Die Nato fordert von Russland die Zustimmung zu internationalen Ermittlungen. "Die russische Regierung muss im Rahmen einer unparteiischen internationalen Untersuchung uneingeschränkt mit der Organisation für das Verbot chemischer Waffen zusammenarbeiten", sagte Generalsekretär Jens Stoltenberg am Freitag nach Beratungen mit den Nato-Botschaftern der Mitgliedstaaten. "Die Verantwortlichen müssen zur Rechenschaft gezogen und vor Gericht gebracht werden." Die Tat sei nicht nur ein Angriff auf einen Einzelnen, sondern auch ein schwerer Verstoß gegen das Völkerrecht, der eine internationale Reaktion erfordere, sagte Stoltenberg weiter. Er verwies auch darauf, dass in Russland nicht zum ersten Mal ein "Regimekritiker" angegriffen wurde.

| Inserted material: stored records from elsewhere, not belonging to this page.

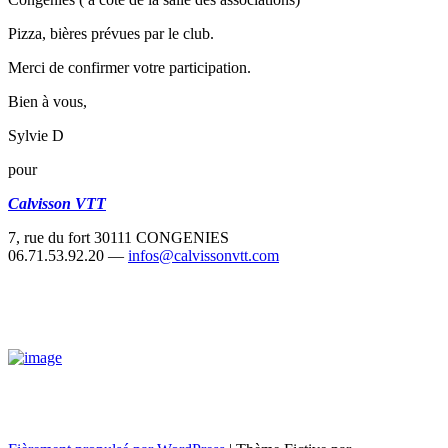
Pizza, bières prévues par le club.
Merci de confirmer votre participation.
Bien à vous,
Sylvie D
pour
Calvisson VTT
7, rue du fort 30111 CONGENIES
06.71.53.92.20 —
infos@calvissonvtt.com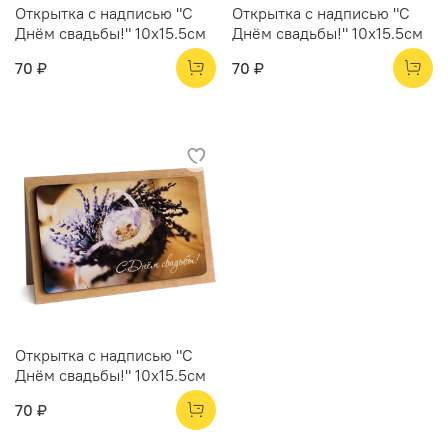
Открытка с надписью "С
Открытка с надписью "С
Днём свадьбы!" 10х15.5см
Днём свадьбы!" 10х15.5см
70 ₽
70 ₽
Открытка с надписью "С
Днём свадьбы!" 10х15.5см
70 ₽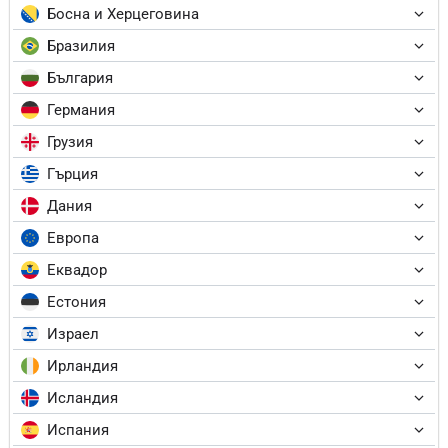
Босна и Херцеговина
Бразилия
България
Германия
Грузия
Гърция
Дания
Европа
Еквадор
Естония
Израел
Ирландия
Исландия
Испания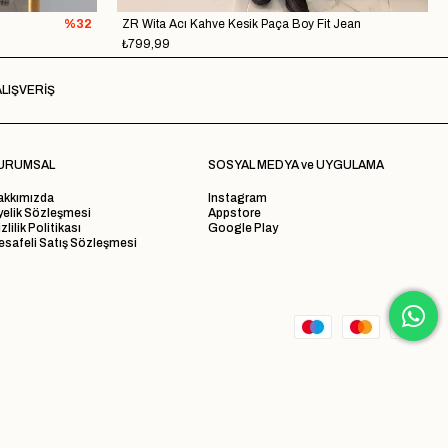
%32
ZR Wita Acı Kahve Kesik Paça Boy Fit Jean
₺799,99
LIŞVERİŞ
URUMSAL
SOSYAL MEDYA ve UYGULAMA
akkımızda
Instagram
yelik Sözleşmesi
Appstore
zlilik Politikası
Google Play
safeli Satış Sözleşmesi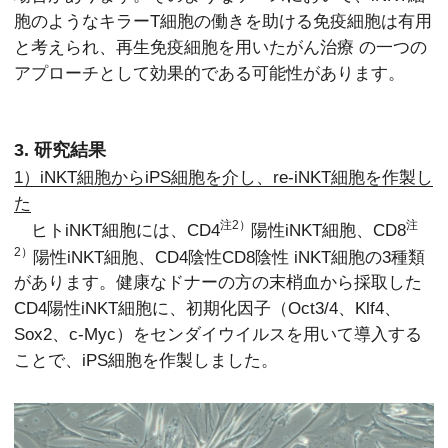
胞のようなキラーT細胞の働きを助ける免疫細胞は有用
と考えられ、再生免疫細胞を用いたがん治療 の一つの
アプローチとして効果的である可能性があります。
3. 研究結果
1）iNKT細胞からiPS細胞を介し、re-iNKT細胞を作製し
た
注2）
注
ヒトiNKT細胞には、CD4
陽性iNKT細胞、CD8
2）
陽性iNKT細胞、CD4陰性CD8陰性 iNKT細胞の3種類
があります。健康なドナーの方の末梢血から採取した
CD4陽性iNKT細胞に、初期化因子（Oct3/4、Klf4、
Sox2、c-Myc）をセンダイウイルスを用いて導入する
ことで、iPS細胞を作製しました。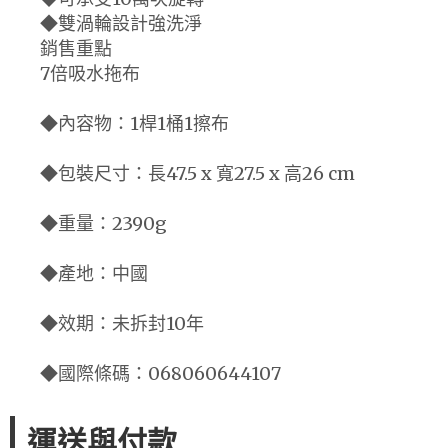
◆雙渦輪設計強洗淨
銷售重點
7倍吸水拖布
◆內容物：1桿1桶1擦布
◆包裝尺寸：長47.5 x 寬27.5 x 高26 cm
◆重量：2390g
◆產地：中國
◆效期：未拆封10年
◆國際條碼：068060644107
運送與付款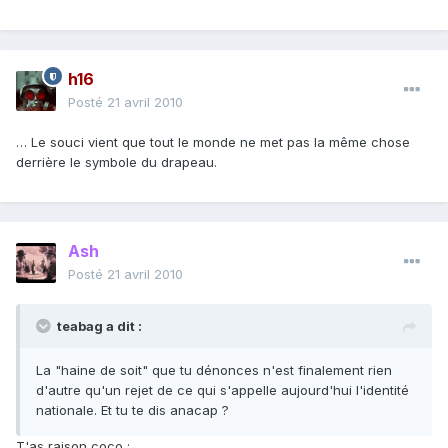
h16
Posté
21 avril 2010
… Le souci vient que tout le monde ne met pas la même chose
derrière le symbole du drapeau.
Ash
Posté
21 avril 2010
teabag a dit :
La "haine de soit" que tu dénonces n'est finalement rien
d'autre qu'un rejet de ce qui s'appelle aujourd'hui l'identité
nationale. Et tu te dis anacap ?
T'as raison coco :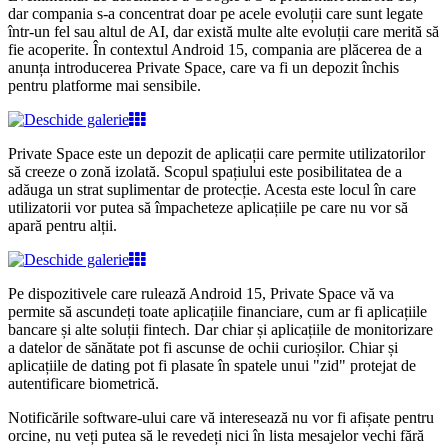
dar compania s-a concentrat doar pe acele evoluții care sunt legate
într-un fel sau altul de AI, dar există multe alte evoluții care merită să
fie acoperite. În contextul Android 15, compania are plăcerea de a
anunța introducerea Private Space, care va fi un depozit închis
pentru platforme mai sensibile.
Private Space este un depozit de aplicații care permite utilizatorilor
să creeze o zonă izolată. Scopul spațiului este posibilitatea de a
adăuga un strat suplimentar de protecție. Acesta este locul în care
utilizatorii vor putea să împacheteze aplicațiile pe care nu vor să
apară pentru alții.
Pe dispozitivele care rulează Android 15, Private Space vă va
permite să ascundeți toate aplicațiile financiare, cum ar fi aplicațiile
bancare și alte soluții fintech. Dar chiar și aplicațiile de monitorizare
a datelor de sănătate pot fi ascunse de ochii curioșilor. Chiar și
aplicațiile de dating pot fi plasate în spatele unui "zid" protejat de
autentificare biometrică.
Notificările software-ului care vă interesează nu vor fi afișate pentru
orcine, nu veți putea să le revedeți nici în lista mesajelor vechi fără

Nawalny ist einer der prominentesten Kritiker von Präsident Wladimir Putin. Der Fall Nawalny hat in Deutschland auch die Debatte über ein mögliches Aus der umstrittenen Ostsee-Gaspipeline Nord Stream 2 angeheizt.

Die Grünen wollen in der kommenden Woche im Bundestag eine Aktuelle Stunde zum Fall Nawalny und Nord Stream 2. "Der Bundestag muss sich nächste Woche damit beschäftigen. Wir werden das mit einer Aktuellen Stunde auf die Tagesordnung setzen. Wir können jetzt nicht sagen: Wir gehen mal über diesen Fall hinweg und der Deutsche Bundestag hat sich nicht damit befasst", sagte die Fraktionsvorsitzende Katrin Göring-Eckardt am Freitag im "Frühstart" von RTL/ntv. Göring-Eckardt forderte erneut, das Projekt Nord Stream 2 zu stoppen. "Man kann ja nicht sagen: Dort, wo es uns vielleicht auch wehtut, finden wir das mit den Menschenrechten nicht mehr ganz so wichtig."